→ Ausgangstext
==================================================
Heinz-Jürgen Binnenbruck Leiter der JVA Rheinbach geht in den Ruhestand

Rheinbach · "Knast", "Gefängnis" - für ihn gab es nur die "Anstalt". Heinz-Jürgen Binnenbruck war 15 Jahre Leiter der Rheinbacher Justizvollzugsanstalt. Am Donnerstag hatte der 63-jährige Jurist seinen letzten Arbeitstag.

 Nach 15 Jahren als Anstaltsleiter verlässt Heinz-Jürgen Binnenbruck am Donnerstag die Rheinbacher JVA.

Nach 15 Jahren als Anstaltsleiter verlässt Heinz-Jürgen Binnenbruck am Donnerstag die Rheinbacher JVA.
==================================================
Gesammelte Daten
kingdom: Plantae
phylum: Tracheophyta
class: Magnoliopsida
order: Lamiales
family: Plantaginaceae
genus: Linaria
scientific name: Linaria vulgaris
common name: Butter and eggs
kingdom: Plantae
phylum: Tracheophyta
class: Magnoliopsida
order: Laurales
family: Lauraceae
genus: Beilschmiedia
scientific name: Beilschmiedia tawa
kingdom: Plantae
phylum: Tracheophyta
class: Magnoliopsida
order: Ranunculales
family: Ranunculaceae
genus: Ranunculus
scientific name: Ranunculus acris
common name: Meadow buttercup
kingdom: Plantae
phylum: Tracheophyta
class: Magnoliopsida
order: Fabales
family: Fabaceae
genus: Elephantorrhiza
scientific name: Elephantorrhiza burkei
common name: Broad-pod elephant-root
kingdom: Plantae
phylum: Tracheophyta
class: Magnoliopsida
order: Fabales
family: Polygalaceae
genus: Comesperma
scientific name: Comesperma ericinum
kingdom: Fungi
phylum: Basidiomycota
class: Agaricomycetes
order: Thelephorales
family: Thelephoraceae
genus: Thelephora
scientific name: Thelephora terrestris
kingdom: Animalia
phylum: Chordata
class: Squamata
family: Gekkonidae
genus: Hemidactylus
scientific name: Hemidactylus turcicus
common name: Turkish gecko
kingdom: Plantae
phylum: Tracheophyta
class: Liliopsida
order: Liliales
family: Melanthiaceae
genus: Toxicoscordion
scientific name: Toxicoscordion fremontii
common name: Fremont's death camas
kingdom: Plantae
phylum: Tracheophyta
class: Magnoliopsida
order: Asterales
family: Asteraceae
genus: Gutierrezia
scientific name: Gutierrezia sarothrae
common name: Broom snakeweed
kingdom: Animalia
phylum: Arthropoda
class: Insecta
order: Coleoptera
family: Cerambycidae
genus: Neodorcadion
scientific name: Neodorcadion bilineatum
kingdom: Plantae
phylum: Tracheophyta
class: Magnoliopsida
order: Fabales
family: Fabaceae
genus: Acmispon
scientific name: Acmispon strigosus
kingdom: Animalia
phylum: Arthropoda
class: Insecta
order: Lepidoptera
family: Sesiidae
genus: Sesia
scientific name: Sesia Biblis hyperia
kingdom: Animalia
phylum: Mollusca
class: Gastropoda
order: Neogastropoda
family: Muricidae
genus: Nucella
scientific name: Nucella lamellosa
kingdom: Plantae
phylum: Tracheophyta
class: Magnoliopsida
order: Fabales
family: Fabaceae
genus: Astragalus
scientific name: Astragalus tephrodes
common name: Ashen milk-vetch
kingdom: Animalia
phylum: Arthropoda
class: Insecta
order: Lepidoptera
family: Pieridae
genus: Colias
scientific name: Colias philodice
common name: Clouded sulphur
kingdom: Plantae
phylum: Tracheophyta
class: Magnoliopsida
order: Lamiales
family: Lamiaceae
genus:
==================================================
→ Arbeitsauftrag 1
Gib aus dem Bericht über den Abschied von Heinz-Jürgen Binnenbruck den Abschnitt wortgetreu aus, beginnend mit "Heinz-Jürgen Binnenbruck Leiter" und weiter bis einschließlich "seinen letzten Arbeitstag.".
→ Arbeitsauftrag 2
Stelle aus den Datensätzen nur die Zeilen als JSON-Liste von Zeichenketten dar, eine Zeichenkette je Zeile und ohne Leerzeilen. Beginne mit der Zeile mit "scientific name: Ranunculus acris" und gehe weiter bis einschließlich der Zeile mit "order: Thelephorales".

→ Schriftliche Antwort 1
Heinz-Jürgen Binnenbruck Leiter der JVA Rheinbach geht in den Ruhestand

Rheinbach · "Knast", "Gefängnis" - für ihn gab es nur die "Anstalt". Heinz-Jürgen Binnenbruck war 15 Jahre Leiter der Rheinbacher Justizvollzugsanstalt. Am Donnerstag hatte der 63-jährige Jurist seinen letzten Arbeitstag.

→ Schriftliche Antwort 2
[
  "scientific name: Ranunculus acris",
  "common name: Meadow buttercup",
  "kingdom: Plantae",
  "phylum: Tracheophyta",
  "class: Magnoliopsida",
  "order: Fabales",
  "family: Fabaceae",
  "genus: Elephantorrhiza",
  "scientific name: Elephantorrhiza burkei",
  "common name: Broad-pod elephant-root",
  "kingdom: Plantae",
  "phylum: Tracheophyta",
  "class: Magnoliopsida",
  "order: Fabales",
  "family: Polygalaceae",
  "genus: Comesperma",
  "scientific name: Comesperma ericinum",
  "kingdom: Fungi",
  "phylum: Basidiomycota",
  "class: Agaricomycetes",
  "order: Thelephorales"
]